JOB → Copy every line of the rows below without changing anything.
+---+
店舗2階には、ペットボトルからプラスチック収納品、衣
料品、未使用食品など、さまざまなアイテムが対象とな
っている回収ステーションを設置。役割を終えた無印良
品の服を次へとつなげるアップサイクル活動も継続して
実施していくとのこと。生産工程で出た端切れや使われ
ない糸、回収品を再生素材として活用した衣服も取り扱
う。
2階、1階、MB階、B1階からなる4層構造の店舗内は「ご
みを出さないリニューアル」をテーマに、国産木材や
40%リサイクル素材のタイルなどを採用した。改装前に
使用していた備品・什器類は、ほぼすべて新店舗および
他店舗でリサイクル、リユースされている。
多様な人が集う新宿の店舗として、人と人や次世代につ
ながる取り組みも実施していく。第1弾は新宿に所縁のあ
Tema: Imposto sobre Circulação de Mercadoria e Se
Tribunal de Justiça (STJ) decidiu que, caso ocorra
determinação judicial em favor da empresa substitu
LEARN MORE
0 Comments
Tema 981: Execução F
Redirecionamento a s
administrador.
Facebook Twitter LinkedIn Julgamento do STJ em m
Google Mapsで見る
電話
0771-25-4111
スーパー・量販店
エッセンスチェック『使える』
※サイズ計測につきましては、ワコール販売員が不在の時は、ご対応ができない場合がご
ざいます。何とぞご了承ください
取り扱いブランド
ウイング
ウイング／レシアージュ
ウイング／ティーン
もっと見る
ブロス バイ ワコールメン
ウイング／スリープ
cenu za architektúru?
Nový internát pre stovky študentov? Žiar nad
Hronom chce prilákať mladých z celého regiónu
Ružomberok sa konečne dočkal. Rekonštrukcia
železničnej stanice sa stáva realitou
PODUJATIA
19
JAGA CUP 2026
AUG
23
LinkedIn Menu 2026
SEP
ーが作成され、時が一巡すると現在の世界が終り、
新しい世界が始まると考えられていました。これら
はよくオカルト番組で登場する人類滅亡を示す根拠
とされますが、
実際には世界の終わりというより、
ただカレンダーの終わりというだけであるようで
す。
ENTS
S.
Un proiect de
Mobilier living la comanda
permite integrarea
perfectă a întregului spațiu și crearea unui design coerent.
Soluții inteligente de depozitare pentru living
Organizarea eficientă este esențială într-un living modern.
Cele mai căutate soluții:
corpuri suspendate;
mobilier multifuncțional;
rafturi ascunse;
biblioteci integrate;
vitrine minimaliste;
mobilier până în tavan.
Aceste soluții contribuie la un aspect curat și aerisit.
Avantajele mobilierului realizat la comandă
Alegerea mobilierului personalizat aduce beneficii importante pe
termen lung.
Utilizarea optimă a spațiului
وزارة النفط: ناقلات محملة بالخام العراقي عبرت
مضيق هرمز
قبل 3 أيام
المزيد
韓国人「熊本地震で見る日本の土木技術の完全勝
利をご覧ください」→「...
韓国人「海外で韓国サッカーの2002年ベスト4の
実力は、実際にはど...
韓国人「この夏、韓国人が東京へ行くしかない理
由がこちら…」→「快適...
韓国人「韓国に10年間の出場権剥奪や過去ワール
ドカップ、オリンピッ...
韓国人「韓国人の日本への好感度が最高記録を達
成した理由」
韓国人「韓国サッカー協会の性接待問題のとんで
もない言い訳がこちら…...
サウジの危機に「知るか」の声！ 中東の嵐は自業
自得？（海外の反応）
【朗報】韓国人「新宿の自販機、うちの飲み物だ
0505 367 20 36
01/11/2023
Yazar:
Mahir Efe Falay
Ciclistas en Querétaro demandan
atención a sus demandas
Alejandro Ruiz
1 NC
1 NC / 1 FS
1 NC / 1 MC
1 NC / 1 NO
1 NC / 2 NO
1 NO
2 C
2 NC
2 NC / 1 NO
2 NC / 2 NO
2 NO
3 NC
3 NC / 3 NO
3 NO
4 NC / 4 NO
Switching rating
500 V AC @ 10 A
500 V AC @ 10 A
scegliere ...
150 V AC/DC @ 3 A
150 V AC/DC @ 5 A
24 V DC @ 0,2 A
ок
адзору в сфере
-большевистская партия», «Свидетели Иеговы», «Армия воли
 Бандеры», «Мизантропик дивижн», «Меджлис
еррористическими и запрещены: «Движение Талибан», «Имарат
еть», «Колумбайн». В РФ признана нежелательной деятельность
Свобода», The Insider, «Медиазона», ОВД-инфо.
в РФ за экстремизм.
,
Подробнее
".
+---+
TASK ANSWER →
店舗2階には、ペットボトルからプラスチック収納品、衣
料品、未使用食品など、さまざまなアイテムが対象とな
っている回収ステーションを設置。役割を終えた無印良
品の服を次へとつなげるアップサイクル活動も継続して
実施していくとのこと。生産工程で出た端切れや使われ
ない糸、回収品を再生素材として活用した衣服も取り扱
う。
2階、1階、MB階、B1階からなる4層構造の店舗内は「ご
みを出さないリニューアル」をテーマに、国産木材や
40%リサイクル素材のタイルなどを採用した。改装前に
使用していた備品・什器類は、ほぼすべて新店舗および
他店舗でリサイクル、リユースされている。
多様な人が集う新宿の店舗として、人と人や次世代につ
ながる取り組みも実施していく。第1弾は新宿に所縁のあ
Tema: Imposto sobre Circulação de Mercadoria e Se
Tribunal de Justiça (STJ) decidiu que, caso ocorra
determinação judicial em favor da empresa substitu
LEARN MORE
0 Comments
Tema 981: Execução F
Redirecionamento a s
administrador.
Facebook Twitter LinkedIn Julgamento do STJ em m
Google Mapsで見る
電話
0771-25-4111
スーパー・量販店
エッセンスチェック『使える』
※サイズ計測につきましては、ワコール販売員が不在の時は、ご対応ができない場合がご
ざいます。何とぞご了承ください
取り扱いブランド
ウイング
ウイング／レシアージュ
ウイング／ティーン
もっと見る
ブロス バイ ワコールメン
ウイング／スリープ
cenu za architektúru?
Nový internát pre stovky študentov? Žiar nad
Hronom chce prilákať mladých z celého regiónu
Ružomberok sa konečne dočkal. Rekonštrukcia
železničnej stanice sa stáva realitou
PODUJATIA
19
JAGA CUP 2026
AUG
23
LinkedIn Menu 2026
SEP
ーが作成され、時が一巡すると現在の世界が終り、
新しい世界が始まると考えられていました。これら
はよくオカルト番組で登場する人類滅亡を示す根拠
とされますが、
実際には世界の終わりというより、
ただカレンダーの終わりというだけであるようで
す。
ENTS
S.
Un proiect de
Mobilier living la comanda
permite integrarea
perfectă a întregului spațiu și crearea unui design coerent.
Soluții inteligente de depozitare pentru living
Organizarea eficientă este esențială într-un living modern.
Cele mai căutate soluții:
corpuri suspendate;
mobilier multifuncțional;
rafturi ascunse;
biblioteci integrate;
vitrine minimaliste;
mobilier până în tavan.
Aceste soluții contribuie la un aspect curat și aerisit.
Avantajele mobilierului realizat la comandă
Alegerea mobilierului personalizat aduce beneficii importante pe
termen lung.
Utilizarea optimă a spațiului
وزارة النفط: ناقلات محملة بالخام العراقي عبرت
مضيق هرمز
قبل 3 أيام
المزيد
韓国人「熊本地震で見る日本の土木技術の完全勝
利をご覧ください」→「...
韓国人「海外で韓国サッカーの2002年ベスト4の
実力は、実際にはど...
韓国人「この夏、韓国人が東京へ行くしかない理
由がこちら…」→「快適...
韓国人「韓国に10年間の出場権剥奪や過去ワール
ドカップ、オリンピッ...
韓国人「韓国人の日本への好感度が最高記録を達
成した理由」
韓国人「韓国サッカー協会の性接待問題のとんで
もない言い訳がこちら…...
サウジの危機に「知るか」の声！ 中東の嵐は自業
自得？（海外の反応）
【朗報】韓国人「新宿の自販機、うちの飲み物だ
0505 367 20 36
01/11/2023
Yazar:
Mahir Efe Falay
Ciclistas en Querétaro demandan
atención a sus demandas
Alejandro Ruiz
1 NC
1 NC / 1 FS
1 NC / 1 MC
1 NC / 1 NO
1 NC / 2 NO
1 NO
2 C
2 NC
2 NC / 1 NO
2 NC / 2 NO
2 NO
3 NC
3 NC / 3 NO
3 NO
4 NC / 4 NO
Switching rating
500 V AC @ 10 A
500 V AC @ 10 A
scegliere ...
150 V AC/DC @ 3 A
150 V AC/DC @ 5 A
24 V DC @ 0,2 A
ок
адзору в сфере
-большевистская партия», «Свидетели Иеговы», «Армия воли
 Бандеры», «Мизантропик дивижн», «Меджлис
еррористическими и запрещены: «Движение Талибан», «Имарат
еть», «Колумбайн». В РФ признана нежелательной деятельность
Свобода», The Insider, «Медиазона», ОВД-инфо.
в РФ за экстремизм.
,
Подробнее
".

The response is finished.